We already can see benefits over the functional pattern:

- In the functional pattern, each object has its own copy of methods like `this.sayHi = function() {...}`.
- In the prototypal pattern, there's a common `User.prototype` shared between all user objects.

So the prototypal pattern is more memory-efficient.

...But not only that. Prototypes allow us to setup the inheritance, precisely the same way as built-in Javascript constructors do. Functional pattern allows to wrap a function into another function, and kind-of emulate inheritance this way, but that's far less effective, so here we won't go into details to save our time.

## Prototype-based inheritance for classes

Let's say we have two prototype-based classes:

```js
function Rabbit(name) {
  this.name = name;
}

Rabbit.prototype.jump = function() {
  alert(this.name + ' jumps!');
};

let rabbit = new Rabbit("My rabbit");
```

![](rabbit-animal-independent-1.png)

And:

```js
function Animal(name) {
  this.name = name;
}

Animal.prototype.eat = function() {
  alert(this.name + ' eats.');
};

let animal = new Animal("My animal");
```

![](rabbit-animal-independent-2.png)

Right now they are fully independent.

But naturally we'd like `Rabbit` to inherit from `Animal`. In other words, rabbits should be based on animals, and extend them with methods of their own.

What does it mean in the language on prototypes?

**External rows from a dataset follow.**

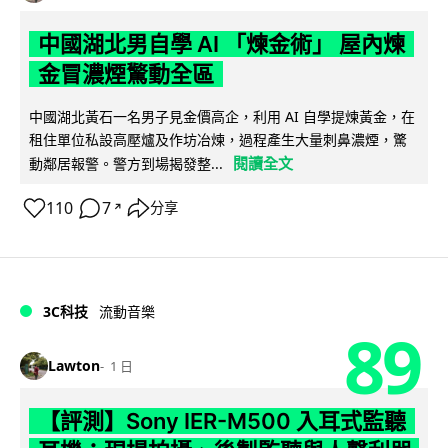
中國湖北男自學 AI 「煉金術」 屋內煉
金冒濃煙驚動全區
中國湖北黃石一名男子見金價高企，利用 AI 自學提煉黃金，在
租住單位私設高壓爐及作坊冶煉，過程產生大量刺鼻濃煙，驚
閱讀全文
動鄰居報警。警方到場揭發整...
110
7
分享
↗
3C科技
流動音樂
89
Lawton
1 日
【評測】Sony IER-M500 入耳式監聽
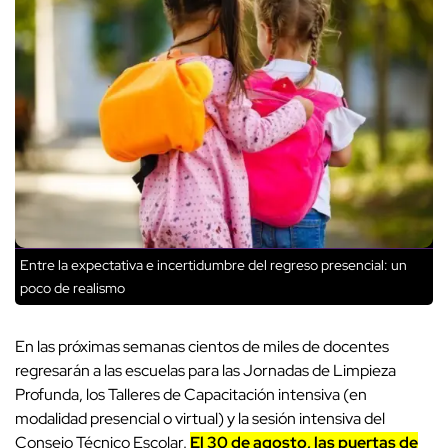
Entre la expectativa e incertidumbre del regreso presencial: un
poco de realismo
En las próximas semanas cientos de miles de docentes
regresarán a las escuelas para las Jornadas de Limpieza
Profunda, los Talleres de Capacitación intensiva (en
modalidad presencial o virtual) y la sesión intensiva del
Consejo Técnico Escolar.
El 30 de agosto, las puertas de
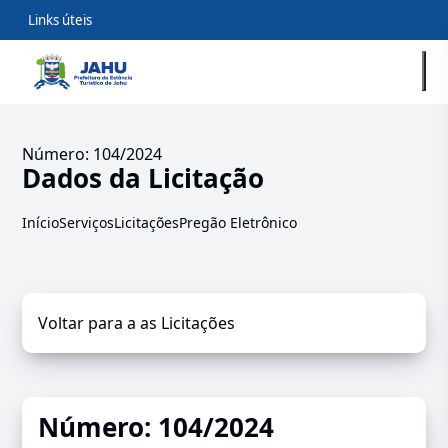
Links úteis
Número: 104/2024
Dados da Licitação
Início
Serviços
Licitações
Pregão Eletrônico
Voltar para a as Licitações
Número: 104/2024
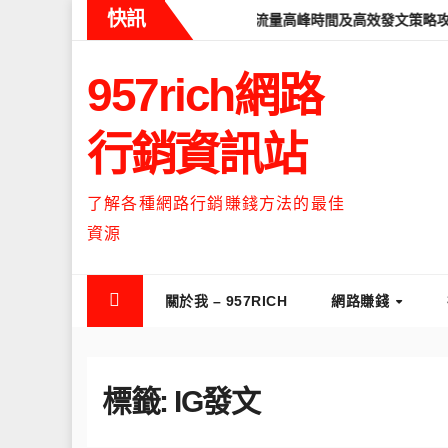
Skip
快訊
Threads什麼時候流量最高？流量高峰時間及高效發文策略攻略
如
to
content
957rich網路
行銷資訊站
了解各種網路行銷賺錢方法的最佳
資源
關於我 – 957RICH
網路賺錢
標籤:
IG發文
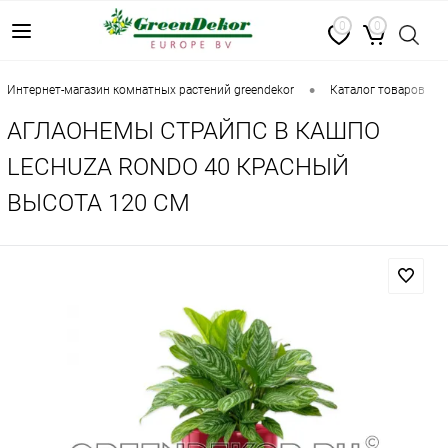
0
0
•
•
интернет-магазин комнатных растений greendekor
каталог товаров
АГЛАОНЕМЫ СТРАЙПС В КАШПО
LECHUZA RONDO 40 КРАСНЫЙ
ВЫСОТА 120 СМ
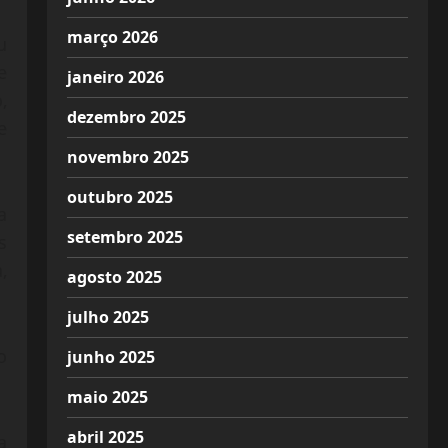
março 2026
u
e
janeiro 2026
,
dezembro 2025
e
novembro 2025
outubro 2025
a
setembro 2025
s
,
agosto 2025
julho 2025
o
junho 2025
maio 2025
abril 2025
a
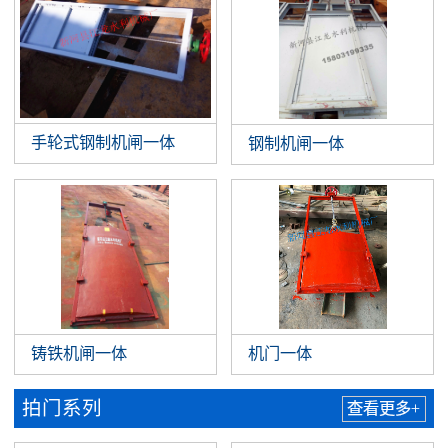
手轮式钢制机闸一体
钢制机闸一体
铸铁机闸一体
机门一体
拍门系列
查看更多+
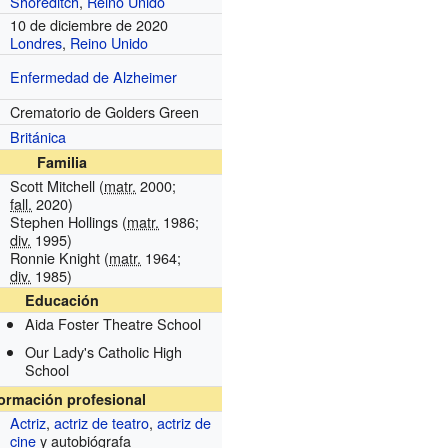
Shoreditch
,
Reino Unido
10 de diciembre de 2020
Londres
,
Reino Unido
Enfermedad de Alzheimer
Crematorio de Golders Green
Británica
Familia
Scott Mitchell (
matr.
2000;
fall.
2020)
Stephen Hollings (
matr.
1986;
div.
1995)
Ronnie Knight (
matr.
1964;
div.
1985)
Educación
Aida Foster Theatre School
Our Lady's Catholic High
School
formación profesional
Actriz
,
actriz de teatro
,
actriz de
cine
y autobiógrafa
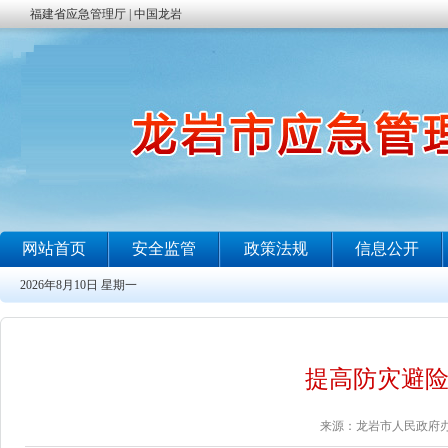
提高防灾避险
来源：龙岩市人民政府办公室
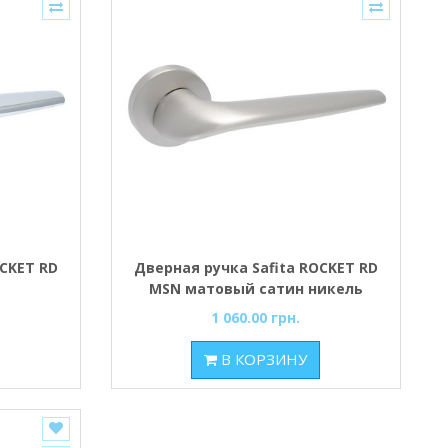
OCKET RD
Дверная ручка Safita ROCKET RD
MSN матовый сатин никель
1 060.00 грн.
В КОРЗИНУ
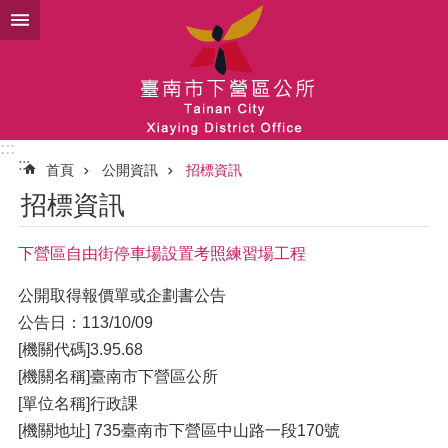
跳到主要內容區塊
:::
:::
首頁
公開資訊
招標資訊
招標資訊
下營區自由街停車場設置考照練習場工程
公開取得報價單或企劃書公告
公告日：113/10/09
[機關代碼]3.95.68
[機關名稱]臺南市下營區公所
[單位名稱]行政課
[機關地址] 735臺南市下營區中山路一段170號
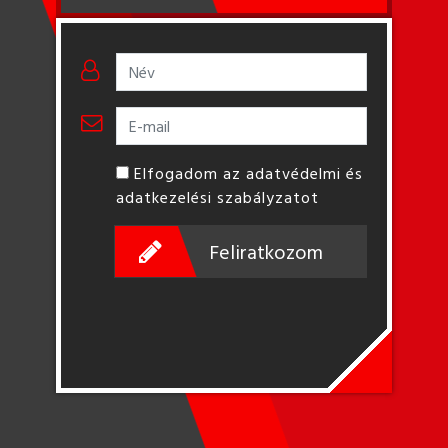
Elfogadom az adatvédelmi és
adatkezelési szabályzatot
Feliratkozom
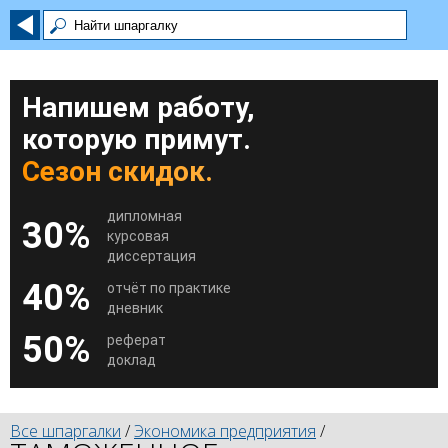
Напишем работу,
которую примут.
Сезон скидок.
дипломная
30%
курсовая
диссертация
40%
отчёт по практике
дневник
50%
реферат
доклад
Все шпаргалки
/
Экономика предприятия
/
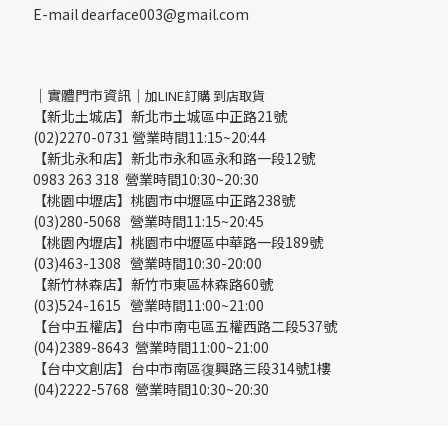
E-mail dearface003@gmail.com
｜實體門市資訊｜
加LINE訂購 到店取貨
【新北土城店】新北市土城區中正路21號
(02)2270-0731 營業時間11:15~20:44
【新北永和店】新北市永和區永和路一段12號
0983 263 318 營業時間10:30~20:30
【桃園中壢店】桃園市中壢區中正路238號
(03)280-5068 營業時間11:15~20:45
【桃園內壢店】桃園市中壢區中華路一段189號
(03)463-1308 營業時間10:30-20:00
【新竹林森店】新竹市東區林森路60號
(03)524-1615 營業時間11:00~21:00
【台中五權店】台中市南屯區五權西路二段537號
(04)2389-8643 營業時間11:00~21:00
【台中文創店】台中市南區復興路三段314號1樓
(04)2222-5768 營業時間10:30~20:30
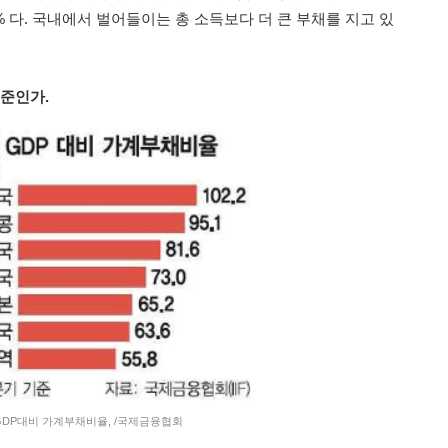
5% 다. 국내에서 벌어들이는 총 소득보다 더 큰 부채를 지고 있
준인가.
 GDP대비 가계부채비율, /국제금융협회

Right now `rabbit` objects have access to `Rabbit.prototype`. We should add `Animal.prototype` to it. So the chain would be `rabbit -> Rabbit.prototype -> Animal.prototype`.

Like this:

![](class-inheritance-rabbit-animal.png)

The code example:

```js run
// Same Animal as before
function Animal(name) {
  this.name = name;
}

Animal.prototype.eat = function() {
  alert(this.name + ' eats.');
};

// Same Rabbit as before
function Rabbit(name) {
  this.name = name;
}

Rabbit.prototype.jump = function() {
  alert(this.name + ' jumps!');
};

*!*
// setup the inheritance chain
Rabbit.prototype.__proto__ = Animal.prototype; // (*)
*/!*

let rabbit = new Rabbit("White Rabbit")
rabbit.eat();
rabbit.jump();
```

The line `(*)` sets up the prototype chain. So that `rabbit` first searches methods in `Rabbit.prototype`, then `Animal.prototype`. And then, just for completeness, the search may continue in `Object.prototype`, because `Animal.prototype` is a regular plain object, so it inherits from it. But that's not painted for brevity.

Here's what the code does:

![](class-inheritance-rabbit-animal-2.png)

## Summary [todo]

One of problems is lots of words, for every method we write "Rabbit.prototype.method = ..." Classes syntax is sugar fixes that.